En fait, c'est toute la stratégie échafaudée il y a quelques années par Wenger qui parait en perdition. Son plan ?  Dégoter de très jeunes joueurs prometteurs et bon marché afin d'investir l'argent économisé dans la construction d'un stade dont Arsenal pourra tirer de juteuses ressources lui assurant son autonomie financière et sa prospérité à long terme, une fois le "fair play" financier imposé par Michel Platini aux grands clubs surendettés. Alors certes Arsenal possède désormais l'Emirates Stadium. Mais - à mille lieues des temples 100% british de Manchester ou du... Bayern - c'est une lugubre copie du Stade de France, orpheline de l'ambiance old school du regretté Highbury dont les places, hors de prix (plus chères qu'à Chelsea la bourgeoise !) sont réservées aux plus aisés. Arsenal n'est plus le club populaire des faubourgs nord de Londres immortalisé par Nick Hornby, qu'il était il y a encore dix ans. Ajoutant la honte à la trahison, ce n'est même plus un club triomphant - "souleveur d'argenterie" comme disent les Rosbeefs - puisque les jeunes sensés marcher sur les brisées de la génération Pirès-Vieira-Henry n'ont jamais su rivaliser avec leurs aînés. Ni faire oublier qu'ils n'étaient pas Anglais. Et c'est un autre échec terrible d'Arsène Wenger : quand le centre de formation de Manchester United semble une mine d'or inépuisable, celui des Gunners apparait incapable de produire les joueurs de plus d'1,70 mètre pouvant dissuader le boss de leur préférer de braves transfuges de Ligue 1, un peu moins tendres pour affronter ces virils jeux de quille british qui transforment l'infirmerie d'Arsenal en service pédiatrique bondé. Pour un Wilshere, voire un Walcott, combien d'"espoirs" bientôt envoyés solder leurs rêves rouges et blancs dans des clubs de seconde zone ?

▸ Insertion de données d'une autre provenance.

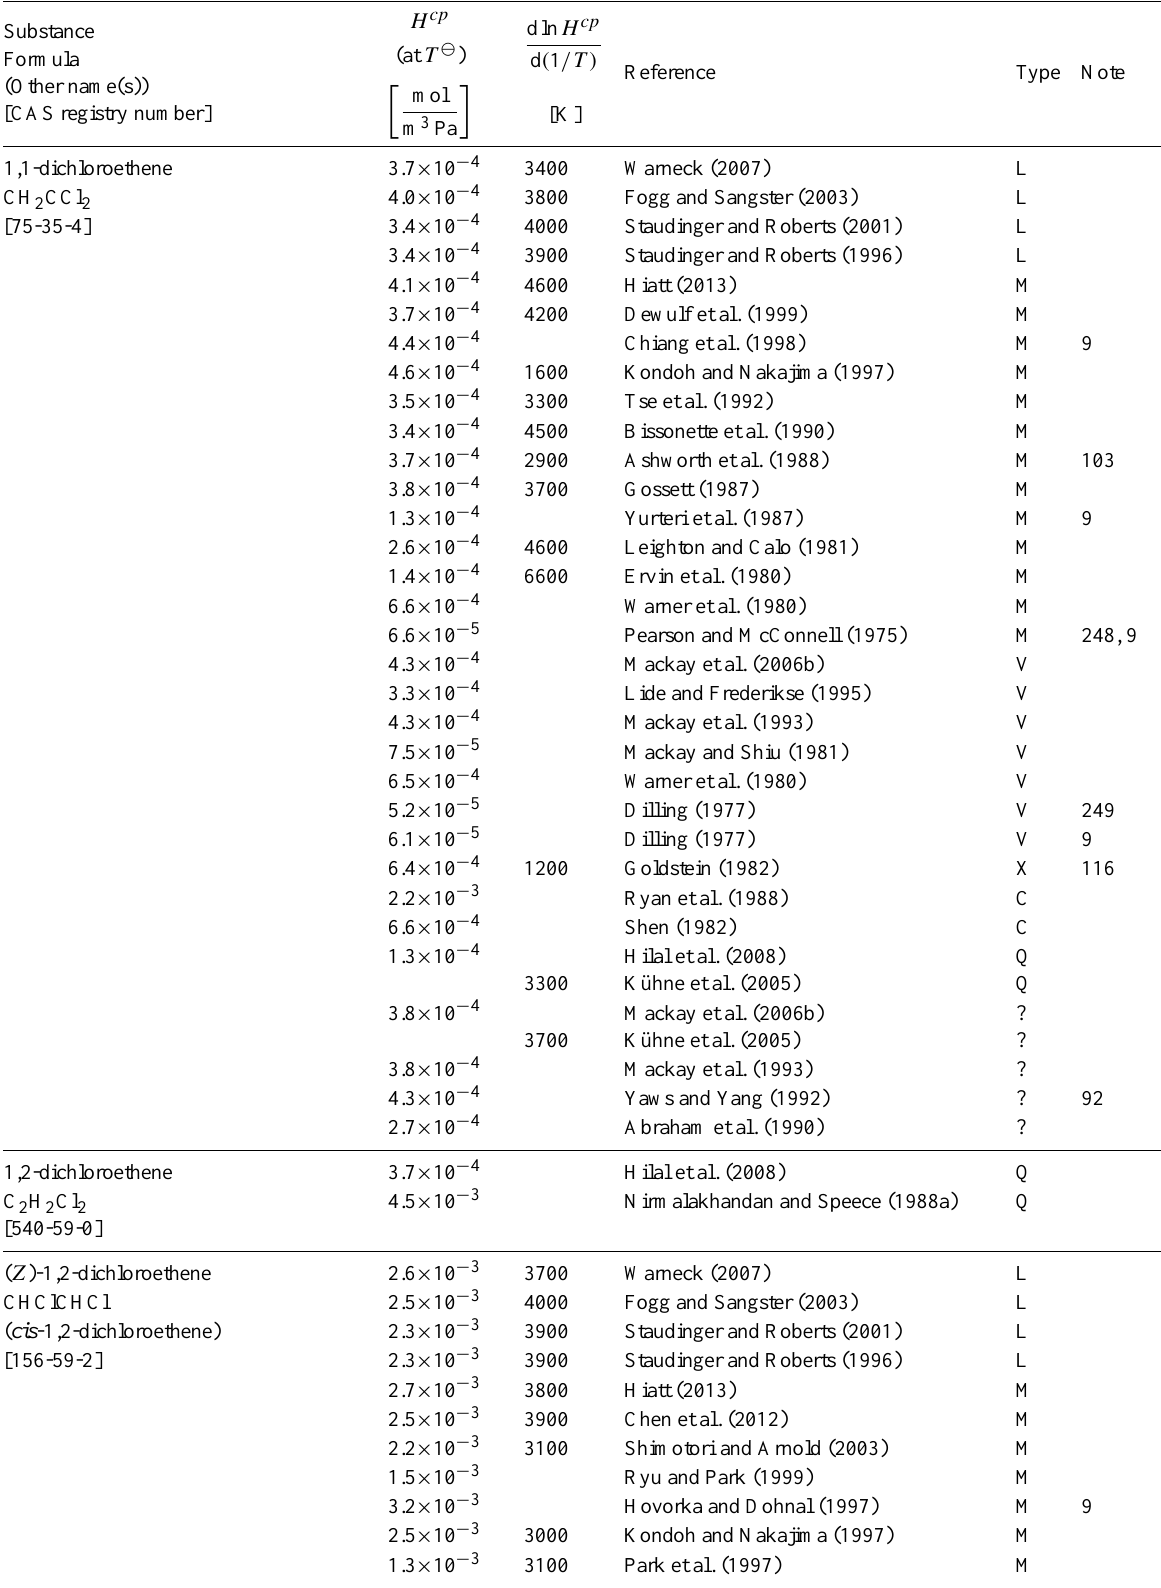
Table 6: Henry’s law constants for water as solvent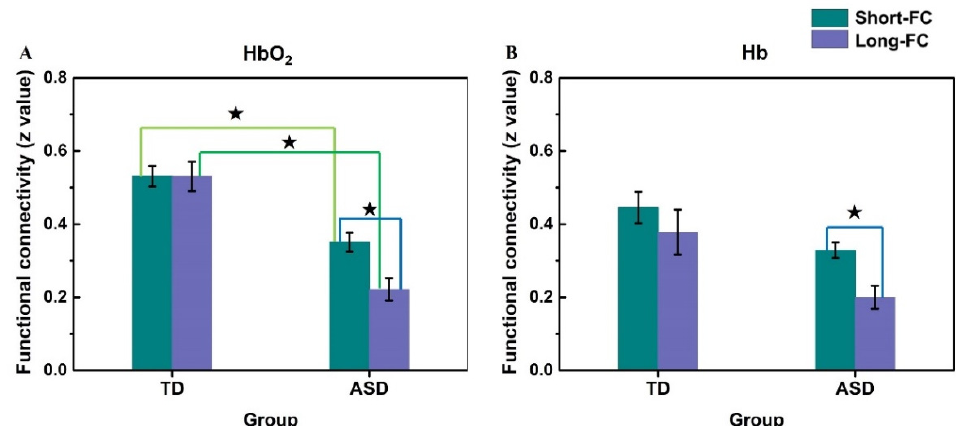
Figure 4. The average of short-range RSFC (Short-FC) and homotopic long-range RSFC (Long-FC) based on HbO 2 ( A ) and Hb ( B ) in the bilateral temporal lobes for ASD and TD groups. The error bar is the standard error of the mean. For HbO 2 -RSFC, in the TD group, the z-value was 0.53 ± 0.03 for Short-FC, and 0.53 ± 0.04 for Long-FC, while in the ASD group, the z-value was 0.35 ± 0.03 for Short-FC, and 0.22 ± 0.03 for Long-FC. For Hb-RSFC, in the TD group, the z-value was 0.45 ± 0.04 for Short-FC, and 0.38 ± 0.06 for Long-FC, while in the ASD group, the z-value was 0.33 ± 0.02 for Short-FC, and 0.20 ± 0.03 for Long-FC. The short-RSFC was significantly stronger than the long-RSFC in the ASD group in both HbO 2 and Hb, whereas, in the TD group, there was no significant difference between the short- and long-RSFC in either HbO 2 or Hb. For HbO 2 , both the short- and long-RSFC were weaker in the ASD than TD group. The symbol (cid:70) indicates the difference is significant.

Ce qu'on adorait dans l'Arsenal de la grande époque (1996-2004), c'était cet improbable attelage d'un garçon coiffeur moustachu (Seaman), de rugueux briscards anglais (Adams, Winterburn, Dixon, Bould) plus ou moins sauvés de leur ivrognerie culturelle, de milieux continentaux techniques mais gaillards (Vieira, Petit, Ljungberg, Gilberto) et d'artistes en première ligne (Bergkamp, Overmars, Henry, Pirès, Wiltord). Et c'était le génie de l'Alsacien d'avoir fait de tout ça une équipe sublime, ultra puissante, rapide et inspirée, aboutissant aux chef d’œuvre de 2002 et 2004 : un doublé  puis une première place accompagnée d'une invincibilité durant 49 matchs.
Alors certes une telle génération ne se trouve pas sous les crampons d'un bourrin de West Ham mais Wenger aurait pu, -aurait du - trouver les solutions pour maintenir la compétitivité de son club. Et préserver son identité. Pour le Canonnier en chef, il est peut être bientôt temps de faire parler la poudre. D'escampette.